▸ **PROMPT**:
When you answer, give every record back exactly as written.

Source texts of formatted documents:
====
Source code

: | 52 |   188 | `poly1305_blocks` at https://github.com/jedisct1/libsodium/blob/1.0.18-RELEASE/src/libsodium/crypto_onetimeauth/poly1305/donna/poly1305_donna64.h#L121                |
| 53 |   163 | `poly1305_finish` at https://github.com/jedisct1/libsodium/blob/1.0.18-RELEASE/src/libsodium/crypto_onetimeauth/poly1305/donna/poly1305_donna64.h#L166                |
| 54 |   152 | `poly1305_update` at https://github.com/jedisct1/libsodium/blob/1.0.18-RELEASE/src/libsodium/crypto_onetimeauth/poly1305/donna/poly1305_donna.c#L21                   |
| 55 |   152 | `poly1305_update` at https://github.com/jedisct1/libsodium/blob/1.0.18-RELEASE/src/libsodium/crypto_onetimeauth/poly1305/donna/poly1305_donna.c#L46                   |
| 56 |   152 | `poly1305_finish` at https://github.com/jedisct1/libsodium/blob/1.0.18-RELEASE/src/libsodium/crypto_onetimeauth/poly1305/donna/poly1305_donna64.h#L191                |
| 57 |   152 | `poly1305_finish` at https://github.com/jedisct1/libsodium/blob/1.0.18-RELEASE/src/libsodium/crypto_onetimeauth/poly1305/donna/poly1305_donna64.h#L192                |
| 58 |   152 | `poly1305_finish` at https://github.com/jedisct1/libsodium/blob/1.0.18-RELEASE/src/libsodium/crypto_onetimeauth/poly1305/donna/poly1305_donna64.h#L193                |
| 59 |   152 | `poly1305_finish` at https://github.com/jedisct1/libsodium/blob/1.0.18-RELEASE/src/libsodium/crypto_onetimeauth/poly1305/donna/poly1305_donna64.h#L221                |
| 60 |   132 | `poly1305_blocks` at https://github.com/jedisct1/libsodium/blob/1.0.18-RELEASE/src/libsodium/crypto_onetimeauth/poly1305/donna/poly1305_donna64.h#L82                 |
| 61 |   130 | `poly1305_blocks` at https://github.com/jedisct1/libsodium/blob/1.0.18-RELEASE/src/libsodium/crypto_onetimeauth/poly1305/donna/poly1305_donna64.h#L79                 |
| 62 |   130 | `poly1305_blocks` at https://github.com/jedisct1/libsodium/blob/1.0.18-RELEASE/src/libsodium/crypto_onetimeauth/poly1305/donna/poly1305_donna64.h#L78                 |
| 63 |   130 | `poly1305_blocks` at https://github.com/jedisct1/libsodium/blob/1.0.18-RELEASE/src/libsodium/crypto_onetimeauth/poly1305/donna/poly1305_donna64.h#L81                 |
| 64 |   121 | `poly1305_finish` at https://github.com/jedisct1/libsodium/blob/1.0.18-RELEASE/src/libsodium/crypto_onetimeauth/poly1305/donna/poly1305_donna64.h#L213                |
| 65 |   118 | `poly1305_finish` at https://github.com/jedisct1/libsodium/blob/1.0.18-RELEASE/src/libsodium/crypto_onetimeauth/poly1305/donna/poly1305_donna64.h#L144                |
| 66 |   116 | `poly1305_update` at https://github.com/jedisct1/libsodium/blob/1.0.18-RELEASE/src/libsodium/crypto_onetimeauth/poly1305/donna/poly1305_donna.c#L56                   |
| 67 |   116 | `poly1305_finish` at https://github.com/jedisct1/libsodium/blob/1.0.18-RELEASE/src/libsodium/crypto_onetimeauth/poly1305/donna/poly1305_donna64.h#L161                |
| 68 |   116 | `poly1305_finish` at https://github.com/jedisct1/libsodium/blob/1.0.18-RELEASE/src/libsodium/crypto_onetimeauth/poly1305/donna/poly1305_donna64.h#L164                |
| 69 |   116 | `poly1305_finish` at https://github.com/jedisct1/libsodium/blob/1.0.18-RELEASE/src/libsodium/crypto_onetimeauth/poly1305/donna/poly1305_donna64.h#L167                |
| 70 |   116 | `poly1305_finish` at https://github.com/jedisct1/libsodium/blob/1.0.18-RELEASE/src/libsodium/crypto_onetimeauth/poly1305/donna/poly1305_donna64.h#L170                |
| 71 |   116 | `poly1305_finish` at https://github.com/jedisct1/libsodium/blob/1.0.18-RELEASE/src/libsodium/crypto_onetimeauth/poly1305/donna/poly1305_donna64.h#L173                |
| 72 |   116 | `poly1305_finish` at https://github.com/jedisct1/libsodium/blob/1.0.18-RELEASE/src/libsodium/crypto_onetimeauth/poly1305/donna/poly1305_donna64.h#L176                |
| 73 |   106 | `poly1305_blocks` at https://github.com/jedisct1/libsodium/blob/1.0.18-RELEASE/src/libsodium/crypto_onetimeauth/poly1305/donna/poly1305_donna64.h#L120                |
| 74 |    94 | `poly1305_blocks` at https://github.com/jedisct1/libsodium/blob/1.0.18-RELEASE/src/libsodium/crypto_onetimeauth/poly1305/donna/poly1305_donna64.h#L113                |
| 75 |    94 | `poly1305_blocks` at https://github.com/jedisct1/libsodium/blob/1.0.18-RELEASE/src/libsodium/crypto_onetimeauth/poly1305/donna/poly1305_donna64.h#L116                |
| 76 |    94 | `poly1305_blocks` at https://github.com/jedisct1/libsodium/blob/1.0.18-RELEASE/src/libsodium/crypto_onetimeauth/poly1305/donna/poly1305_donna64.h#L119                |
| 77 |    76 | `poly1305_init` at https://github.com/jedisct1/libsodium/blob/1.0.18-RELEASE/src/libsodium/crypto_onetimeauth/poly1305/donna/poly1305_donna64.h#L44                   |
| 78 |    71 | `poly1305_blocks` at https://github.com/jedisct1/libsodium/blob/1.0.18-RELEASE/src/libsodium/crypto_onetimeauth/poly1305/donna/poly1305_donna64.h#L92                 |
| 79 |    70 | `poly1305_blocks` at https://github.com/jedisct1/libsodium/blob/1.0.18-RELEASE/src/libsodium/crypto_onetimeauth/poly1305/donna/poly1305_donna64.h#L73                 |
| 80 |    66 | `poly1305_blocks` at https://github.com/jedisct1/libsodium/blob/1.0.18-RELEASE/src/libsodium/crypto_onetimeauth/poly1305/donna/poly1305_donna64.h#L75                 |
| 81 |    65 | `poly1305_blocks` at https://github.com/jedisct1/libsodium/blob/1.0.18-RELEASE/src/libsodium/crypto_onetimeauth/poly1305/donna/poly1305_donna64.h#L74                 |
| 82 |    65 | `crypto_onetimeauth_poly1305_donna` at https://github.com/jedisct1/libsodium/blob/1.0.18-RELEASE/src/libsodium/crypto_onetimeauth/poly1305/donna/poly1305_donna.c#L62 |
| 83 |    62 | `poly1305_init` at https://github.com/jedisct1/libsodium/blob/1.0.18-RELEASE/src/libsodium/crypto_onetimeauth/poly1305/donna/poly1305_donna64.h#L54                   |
====
▸ **RESPONSE AREA**:
Source code

: | 52 |   188 | `poly1305_blocks` at https://github.com/jedisct1/libsodium/blob/1.0.18-RELEASE/src/libsodium/crypto_onetimeauth/poly1305/donna/poly1305_donna64.h#L121                |
| 53 |   163 | `poly1305_finish` at https://github.com/jedisct1/libsodium/blob/1.0.18-RELEASE/src/libsodium/crypto_onetimeauth/poly1305/donna/poly1305_donna64.h#L166                |
| 54 |   152 | `poly1305_update` at https://github.com/jedisct1/libsodium/blob/1.0.18-RELEASE/src/libsodium/crypto_onetimeauth/poly1305/donna/poly1305_donna.c#L21                   |
| 55 |   152 | `poly1305_update` at https://github.com/jedisct1/libsodium/blob/1.0.18-RELEASE/src/libsodium/crypto_onetimeauth/poly1305/donna/poly1305_donna.c#L46                   |
| 56 |   152 | `poly1305_finish` at https://github.com/jedisct1/libsodium/blob/1.0.18-RELEASE/src/libsodium/crypto_onetimeauth/poly1305/donna/poly1305_donna64.h#L191                |
| 57 |   152 | `poly1305_finish` at https://github.com/jedisct1/libsodium/blob/1.0.18-RELEASE/src/libsodium/crypto_onetimeauth/poly1305/donna/poly1305_donna64.h#L192                |
| 58 |   152 | `poly1305_finish` at https://github.com/jedisct1/libsodium/blob/1.0.18-RELEASE/src/libsodium/crypto_onetimeauth/poly1305/donna/poly1305_donna64.h#L193                |
| 59 |   152 | `poly1305_finish` at https://github.com/jedisct1/libsodium/blob/1.0.18-RELEASE/src/libsodium/crypto_onetimeauth/poly1305/donna/poly1305_donna64.h#L221                |
| 60 |   132 | `poly1305_blocks` at https://github.com/jedisct1/libsodium/blob/1.0.18-RELEASE/src/libsodium/crypto_onetimeauth/poly1305/donna/poly1305_donna64.h#L82                 |
| 61 |   130 | `poly1305_blocks` at https://github.com/jedisct1/libsodium/blob/1.0.18-RELEASE/src/libsodium/crypto_onetimeauth/poly1305/donna/poly1305_donna64.h#L79                 |
| 62 |   130 | `poly1305_blocks` at https://github.com/jedisct1/libsodium/blob/1.0.18-RELEASE/src/libsodium/crypto_onetimeauth/poly1305/donna/poly1305_donna64.h#L78                 |
| 63 |   130 | `poly1305_blocks` at https://github.com/jedisct1/libsodium/blob/1.0.18-RELEASE/src/libsodium/crypto_onetimeauth/poly1305/donna/poly1305_donna64.h#L81                 |
| 64 |   121 | `poly1305_finish` at https://github.com/jedisct1/libsodium/blob/1.0.18-RELEASE/src/libsodium/crypto_onetimeauth/poly1305/donna/poly1305_donna64.h#L213                |
| 65 |   118 | `poly1305_finish` at https://github.com/jedisct1/libsodium/blob/1.0.18-RELEASE/src/libsodium/crypto_onetimeauth/poly1305/donna/poly1305_donna64.h#L144                |
| 66 |   116 | `poly1305_update` at https://github.com/jedisct1/libsodium/blob/1.0.18-RELEASE/src/libsodium/crypto_onetimeauth/poly1305/donna/poly1305_donna.c#L56                   |
| 67 |   116 | `poly1305_finish` at https://github.com/jedisct1/libsodium/blob/1.0.18-RELEASE/src/libsodium/crypto_onetimeauth/poly1305/donna/poly1305_donna64.h#L161                |
| 68 |   116 | `poly1305_finish` at https://github.com/jedisct1/libsodium/blob/1.0.18-RELEASE/src/libsodium/crypto_onetimeauth/poly1305/donna/poly1305_donna64.h#L164                |
| 69 |   116 | `poly1305_finish` at https://github.com/jedisct1/libsodium/blob/1.0.18-RELEASE/src/libsodium/crypto_onetimeauth/poly1305/donna/poly1305_donna64.h#L167                |
| 70 |   116 | `poly1305_finish` at https://github.com/jedisct1/libsodium/blob/1.0.18-RELEASE/src/libsodium/crypto_onetimeauth/poly1305/donna/poly1305_donna64.h#L170                |
| 71 |   116 | `poly1305_finish` at https://github.com/jedisct1/libsodium/blob/1.0.18-RELEASE/src/libsodium/crypto_onetimeauth/poly1305/donna/poly1305_donna64.h#L173                |
| 72 |   116 | `poly1305_finish` at https://github.com/jedisct1/libsodium/blob/1.0.18-RELEASE/src/libsodium/crypto_onetimeauth/poly1305/donna/poly1305_donna64.h#L176                |
| 73 |   106 | `poly1305_blocks` at https://github.com/jedisct1/libsodium/blob/1.0.18-RELEASE/src/libsodium/crypto_onetimeauth/poly1305/donna/poly1305_donna64.h#L120                |
| 74 |    94 | `poly1305_blocks` at https://github.com/jedisct1/libsodium/blob/1.0.18-RELEASE/src/libsodium/crypto_onetimeauth/poly1305/donna/poly1305_donna64.h#L113                |
| 75 |    94 | `poly1305_blocks` at https://github.com/jedisct1/libsodium/blob/1.0.18-RELEASE/src/libsodium/crypto_onetimeauth/poly1305/donna/poly1305_donna64.h#L116                |
| 76 |    94 | `poly1305_blocks` at https://github.com/jedisct1/libsodium/blob/1.0.18-RELEASE/src/libsodium/crypto_onetimeauth/poly1305/donna/poly1305_donna64.h#L119                |
| 77 |    76 | `poly1305_init` at https://github.com/jedisct1/libsodium/blob/1.0.18-RELEASE/src/libsodium/crypto_onetimeauth/poly1305/donna/poly1305_donna64.h#L44                   |
| 78 |    71 | `poly1305_blocks` at https://github.com/jedisct1/libsodium/blob/1.0.18-RELEASE/src/libsodium/crypto_onetimeauth/poly1305/donna/poly1305_donna64.h#L92                 |
| 79 |    70 | `poly1305_blocks` at https://github.com/jedisct1/libsodium/blob/1.0.18-RELEASE/src/libsodium/crypto_onetimeauth/poly1305/donna/poly1305_donna64.h#L73                 |
| 80 |    66 | `poly1305_blocks` at https://github.com/jedisct1/libsodium/blob/1.0.18-RELEASE/src/libsodium/crypto_onetimeauth/poly1305/donna/poly1305_donna64.h#L75                 |
| 81 |    65 | `poly1305_blocks` at https://github.com/jedisct1/libsodium/blob/1.0.18-RELEASE/src/libsodium/crypto_onetimeauth/poly1305/donna/poly1305_donna64.h#L74                 |
| 82 |    65 | `crypto_onetimeauth_poly1305_donna` at https://github.com/jedisct1/libsodium/blob/1.0.18-RELEASE/src/libsodium/crypto_onetimeauth/poly1305/donna/poly1305_donna.c#L62 |
| 83 |    62 | `poly1305_init` at https://github.com/jedisct1/libsodium/blob/1.0.18-RELEASE/src/libsodium/crypto_onetimeauth/poly1305/donna/poly1305_donna64.h#L54                   |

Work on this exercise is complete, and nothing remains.